Analysis: North Korea’s Protectors, China and Russia


Obviously it would be an exaggeration to call the tension surrounding the military exercise conducted by South Korea on tiny Yeonpyeong Island, scene of last month’s North Korean shelling that resulted in 4 South Korean dead, reminiscent of the 1950 Korean War.

Obviously China and Russia have no interest in encouraging a North Korean attack against the south or intervening militarily on Pyongyang’s behalf as they did during the Korean War when unreported Soviet pilots in unmarked planes participated.

Both Moscow and Beizhing  consider South Korea an important trading partner and if they harbored any real animosity towards her, they would have vetoed Ban Ki Moon’s nomination to the post of U.N. Secretary General. Yet at the same time both Russia and China have provided North Korea with diplomatic cover and prevented UN Security Council Resolutions that would have unequivocally condemned North Korea both for its sinking of a South Korean vessel and the shelling. 

And on the other hand, in the run up to the South Korean exercise, the two powers sought and obtained a Security Council meeting on Sunday that beseeched Seoul to cancel the test.

Russia’s U.N. Ambassador Vitaly Churkin justified Russia’s call for a Security Council meeting by the need to send “a restraining signal” to North Korea and jumpstart a diplomatic solution to the dispute. China warned against acts that could “sabotage regional peace and stability.” 

This approach drew the ire of South Korea.

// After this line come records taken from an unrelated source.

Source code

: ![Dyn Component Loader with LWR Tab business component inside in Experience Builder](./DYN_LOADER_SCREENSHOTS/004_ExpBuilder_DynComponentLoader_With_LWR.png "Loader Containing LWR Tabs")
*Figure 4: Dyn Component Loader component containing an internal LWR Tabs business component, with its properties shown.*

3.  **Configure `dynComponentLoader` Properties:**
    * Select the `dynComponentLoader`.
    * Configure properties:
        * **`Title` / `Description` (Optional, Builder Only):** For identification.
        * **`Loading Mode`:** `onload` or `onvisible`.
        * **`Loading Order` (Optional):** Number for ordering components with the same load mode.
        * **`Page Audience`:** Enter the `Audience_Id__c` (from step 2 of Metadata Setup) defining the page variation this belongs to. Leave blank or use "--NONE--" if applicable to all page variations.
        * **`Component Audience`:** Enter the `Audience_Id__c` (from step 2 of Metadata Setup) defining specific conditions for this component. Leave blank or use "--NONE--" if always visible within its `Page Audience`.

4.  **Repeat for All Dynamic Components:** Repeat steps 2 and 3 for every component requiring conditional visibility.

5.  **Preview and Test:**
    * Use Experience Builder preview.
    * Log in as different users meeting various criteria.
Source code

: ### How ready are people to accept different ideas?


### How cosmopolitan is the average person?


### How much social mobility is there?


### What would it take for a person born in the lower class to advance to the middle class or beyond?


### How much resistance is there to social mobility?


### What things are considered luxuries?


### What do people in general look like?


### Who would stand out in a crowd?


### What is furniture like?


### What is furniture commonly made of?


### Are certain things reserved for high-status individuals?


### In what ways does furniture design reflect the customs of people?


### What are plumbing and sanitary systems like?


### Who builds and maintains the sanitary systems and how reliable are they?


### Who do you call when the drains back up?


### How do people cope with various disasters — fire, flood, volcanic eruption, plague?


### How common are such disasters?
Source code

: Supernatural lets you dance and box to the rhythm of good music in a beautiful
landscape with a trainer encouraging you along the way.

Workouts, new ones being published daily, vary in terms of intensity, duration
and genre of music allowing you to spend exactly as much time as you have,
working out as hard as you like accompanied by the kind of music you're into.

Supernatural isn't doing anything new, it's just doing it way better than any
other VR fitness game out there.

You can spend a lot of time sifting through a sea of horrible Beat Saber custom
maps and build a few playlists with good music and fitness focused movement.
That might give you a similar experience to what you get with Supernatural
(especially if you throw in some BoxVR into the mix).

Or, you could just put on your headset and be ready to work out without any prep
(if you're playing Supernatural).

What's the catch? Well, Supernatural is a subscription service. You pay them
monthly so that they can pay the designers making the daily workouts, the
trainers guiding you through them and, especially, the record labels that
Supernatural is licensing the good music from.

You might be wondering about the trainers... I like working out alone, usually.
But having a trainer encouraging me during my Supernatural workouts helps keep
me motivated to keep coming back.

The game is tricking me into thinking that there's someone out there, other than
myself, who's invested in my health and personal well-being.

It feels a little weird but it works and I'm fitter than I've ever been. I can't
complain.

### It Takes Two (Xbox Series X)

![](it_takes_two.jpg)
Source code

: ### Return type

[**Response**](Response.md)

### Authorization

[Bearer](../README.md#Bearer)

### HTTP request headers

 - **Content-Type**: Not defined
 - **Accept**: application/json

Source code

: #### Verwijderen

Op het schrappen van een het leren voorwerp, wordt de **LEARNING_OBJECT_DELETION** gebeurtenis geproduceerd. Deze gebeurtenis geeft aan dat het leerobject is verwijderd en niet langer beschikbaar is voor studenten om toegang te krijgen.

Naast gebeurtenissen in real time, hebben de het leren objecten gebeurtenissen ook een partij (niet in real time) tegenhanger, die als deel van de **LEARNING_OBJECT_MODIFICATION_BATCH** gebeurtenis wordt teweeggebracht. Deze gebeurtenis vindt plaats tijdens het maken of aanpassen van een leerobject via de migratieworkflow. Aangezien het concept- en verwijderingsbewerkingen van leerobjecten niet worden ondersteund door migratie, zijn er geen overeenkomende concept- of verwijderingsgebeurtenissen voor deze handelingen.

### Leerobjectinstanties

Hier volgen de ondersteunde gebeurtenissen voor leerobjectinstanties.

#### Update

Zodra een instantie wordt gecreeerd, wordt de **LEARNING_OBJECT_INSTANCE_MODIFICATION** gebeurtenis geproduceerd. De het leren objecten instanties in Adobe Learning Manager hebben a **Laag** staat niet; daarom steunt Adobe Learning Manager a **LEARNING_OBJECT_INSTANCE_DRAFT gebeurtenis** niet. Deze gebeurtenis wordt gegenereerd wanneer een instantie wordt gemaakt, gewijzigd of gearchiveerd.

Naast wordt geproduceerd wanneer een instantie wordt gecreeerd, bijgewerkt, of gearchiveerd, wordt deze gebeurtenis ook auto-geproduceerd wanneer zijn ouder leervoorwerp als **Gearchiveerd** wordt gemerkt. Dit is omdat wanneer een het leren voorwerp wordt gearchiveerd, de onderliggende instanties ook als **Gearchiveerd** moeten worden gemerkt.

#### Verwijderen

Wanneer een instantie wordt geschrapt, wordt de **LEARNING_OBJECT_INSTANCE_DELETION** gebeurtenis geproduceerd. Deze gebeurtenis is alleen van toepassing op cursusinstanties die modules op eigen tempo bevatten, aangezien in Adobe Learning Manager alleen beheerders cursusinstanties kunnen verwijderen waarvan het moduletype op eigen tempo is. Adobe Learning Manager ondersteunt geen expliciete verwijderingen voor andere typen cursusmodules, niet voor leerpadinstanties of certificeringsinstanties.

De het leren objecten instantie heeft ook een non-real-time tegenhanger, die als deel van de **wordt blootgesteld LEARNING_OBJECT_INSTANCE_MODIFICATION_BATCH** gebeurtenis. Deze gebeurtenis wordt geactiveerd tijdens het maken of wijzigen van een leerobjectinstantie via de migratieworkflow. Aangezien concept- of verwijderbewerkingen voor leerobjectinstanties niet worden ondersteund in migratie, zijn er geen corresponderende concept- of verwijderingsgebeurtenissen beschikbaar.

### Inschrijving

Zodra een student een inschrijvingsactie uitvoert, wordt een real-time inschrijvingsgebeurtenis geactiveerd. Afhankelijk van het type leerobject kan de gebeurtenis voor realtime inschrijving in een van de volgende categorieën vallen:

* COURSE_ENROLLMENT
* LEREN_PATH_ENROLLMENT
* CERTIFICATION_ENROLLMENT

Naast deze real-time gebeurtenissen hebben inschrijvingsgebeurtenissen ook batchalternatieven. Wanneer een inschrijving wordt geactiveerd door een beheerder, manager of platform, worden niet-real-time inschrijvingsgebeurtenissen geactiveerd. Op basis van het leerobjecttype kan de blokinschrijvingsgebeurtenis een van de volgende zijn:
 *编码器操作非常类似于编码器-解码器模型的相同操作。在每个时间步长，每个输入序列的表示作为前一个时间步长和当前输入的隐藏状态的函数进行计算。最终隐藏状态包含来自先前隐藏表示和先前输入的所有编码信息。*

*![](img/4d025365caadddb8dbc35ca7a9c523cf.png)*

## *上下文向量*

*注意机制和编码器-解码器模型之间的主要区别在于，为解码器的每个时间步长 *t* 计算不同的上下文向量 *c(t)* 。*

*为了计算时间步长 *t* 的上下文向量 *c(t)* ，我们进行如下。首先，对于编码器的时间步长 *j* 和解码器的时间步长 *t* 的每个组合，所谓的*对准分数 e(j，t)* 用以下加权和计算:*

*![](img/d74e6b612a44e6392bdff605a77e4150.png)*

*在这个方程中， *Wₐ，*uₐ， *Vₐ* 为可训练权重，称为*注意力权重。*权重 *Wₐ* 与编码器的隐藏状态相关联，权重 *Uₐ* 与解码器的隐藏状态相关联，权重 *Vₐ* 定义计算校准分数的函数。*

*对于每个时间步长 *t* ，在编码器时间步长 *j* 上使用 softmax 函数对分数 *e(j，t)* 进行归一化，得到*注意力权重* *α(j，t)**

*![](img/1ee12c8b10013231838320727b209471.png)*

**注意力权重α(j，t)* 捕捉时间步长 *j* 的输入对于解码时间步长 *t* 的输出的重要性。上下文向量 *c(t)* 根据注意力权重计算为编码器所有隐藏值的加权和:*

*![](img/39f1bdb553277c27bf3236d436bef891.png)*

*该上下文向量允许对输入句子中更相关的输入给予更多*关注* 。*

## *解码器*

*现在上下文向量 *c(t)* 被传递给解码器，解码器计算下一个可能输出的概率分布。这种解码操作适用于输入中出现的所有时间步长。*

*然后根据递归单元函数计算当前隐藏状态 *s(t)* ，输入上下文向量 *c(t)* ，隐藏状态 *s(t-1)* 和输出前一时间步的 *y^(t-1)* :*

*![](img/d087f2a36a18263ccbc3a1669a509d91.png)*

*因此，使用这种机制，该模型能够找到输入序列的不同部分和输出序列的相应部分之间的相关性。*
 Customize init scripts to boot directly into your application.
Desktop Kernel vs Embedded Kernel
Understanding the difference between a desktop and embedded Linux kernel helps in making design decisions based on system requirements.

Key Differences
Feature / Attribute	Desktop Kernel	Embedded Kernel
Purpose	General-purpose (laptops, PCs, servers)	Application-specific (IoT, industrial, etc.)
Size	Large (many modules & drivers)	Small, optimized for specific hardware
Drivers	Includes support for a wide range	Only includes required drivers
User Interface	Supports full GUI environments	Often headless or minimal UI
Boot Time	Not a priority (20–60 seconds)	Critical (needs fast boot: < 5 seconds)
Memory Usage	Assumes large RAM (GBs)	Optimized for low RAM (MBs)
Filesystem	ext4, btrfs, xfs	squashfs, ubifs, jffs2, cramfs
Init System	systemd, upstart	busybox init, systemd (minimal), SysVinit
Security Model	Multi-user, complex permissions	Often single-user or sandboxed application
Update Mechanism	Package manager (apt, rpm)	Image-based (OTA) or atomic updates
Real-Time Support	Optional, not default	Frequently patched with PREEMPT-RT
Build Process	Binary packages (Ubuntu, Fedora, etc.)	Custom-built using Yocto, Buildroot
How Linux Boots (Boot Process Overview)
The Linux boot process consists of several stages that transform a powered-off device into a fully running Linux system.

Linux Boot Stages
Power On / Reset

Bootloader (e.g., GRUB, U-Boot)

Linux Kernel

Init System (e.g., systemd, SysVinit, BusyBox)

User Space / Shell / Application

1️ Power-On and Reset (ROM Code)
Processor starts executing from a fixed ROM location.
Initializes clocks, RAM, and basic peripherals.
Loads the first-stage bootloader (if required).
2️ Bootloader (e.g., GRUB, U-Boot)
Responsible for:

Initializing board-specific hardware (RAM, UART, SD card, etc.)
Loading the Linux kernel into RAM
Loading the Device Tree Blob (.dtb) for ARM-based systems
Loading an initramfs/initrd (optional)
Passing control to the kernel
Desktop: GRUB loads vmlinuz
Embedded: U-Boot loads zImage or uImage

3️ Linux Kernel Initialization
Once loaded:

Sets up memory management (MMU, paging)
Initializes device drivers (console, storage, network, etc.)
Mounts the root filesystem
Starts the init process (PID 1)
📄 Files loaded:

A spokesman at the South Korean presidential residence Blue House lashed out against Russia and China: “Did we ever oppose a military exercise by China or Russia?” he asked. “The security council should not discuss our plan for a firing drill, but first discuss how to punish the North for its uranium enrichment and attacking civilians on Yeonpyeong Island.” 

South Korea’s opposition, that when in power conducted a “Sunshine Diplomacy” of befriending and aiding the North, had urged restraint and a stop of the drills, saying:

“President Lee must issue an immediate stop of fire drills and keep in mind that the people want dialogue, instead of a crisis, and peace rather than war,”

The opposition’s approach was briefly popular in South Korea but has lost favor following the North Korean nuclear tests and the recent shelling.  Opinion within the ruling Grand National Party called for a firm stance.

South Korean President Lee Myung Bak, who on Nov. 29 apologized for what he called the military’s weak response to North Korea’s Nov. 23 shelling.and sacked the defense minister,  had no option but to stand firm and issue counterthreats. Newly appointed Defense Minister Kim Kwan-jin has vowed to hit back hard in a counterstrike that would include air power if North Korea attacks again. Seoul has put its F-15K and KF-16 fighters on standby.

South Korea enjoyed robust backing from Japan and the United States. At the Security Council, American UN Ambassador Susan Rice rejected a tepid approach to both sides to display restraint:  “We think that it is very important for the council to be able to speak with clarity and unity to condemn these attacks as unprovoked aggression by D.P.R.K. against the Republic of Korea.“ An even more important symbolic act was the decision by the United States to send observers to the military exercise, meaning that a North Korean attack could result in American casualties.

China has defended its policy as motivated by the desire to prevent suffering on both sides of the Korean peninsula and urged Presidents Lee and Barack Obama to embrace its approach so they can record accomplishments to secure their place in history. They encouraged  scoring a diplomatic success to justify a second term in Obama’s case.  Chinese diplomats have also warned that an isolated North Korea would be more reckless and therefore it was necessary to eschew condemnation.

If one was to believe China’s news agency Xinhua, a major factor in the crisis is Lee’s poor choice of allies. “If South Korea eventually cools off and heads to the six-party negotiating table, as recently suggested by China, progress can be made, he said. “But it will not happen anytime soon — Seoul, Washington and Tokyo have been adamant in their opposition to returning to the talks before Pyongyang takes some responsible steps..”

What accounts for the “evenhanded” Russian and Chinese approach to the Korean Crisis?  This can no longer be explained by Communist solidarity.

For Russia this is simply self-interest. Russia does not fear North Korea or its nuclear program, but it knows that it vexes the US, Japan and Korea. Therefore Russia knows that as in the case of Iran, it can barter its cooperation on Korea in return for consideration on other issues such as arms limitation treaties with the United States. 

China still has sentiments for the North Korean regime that assisted the Chinese communists during the Chinese civil war by providing a rear base and combatants. Secondly, North Korea has been associated with China and China has built a reputation as a country that does not abandon an ally, however odious. Third, China fears that if the North Korean regime collapses, it will result in millions of North Korean pouring into China seeking refuge and, more ominously, jobs.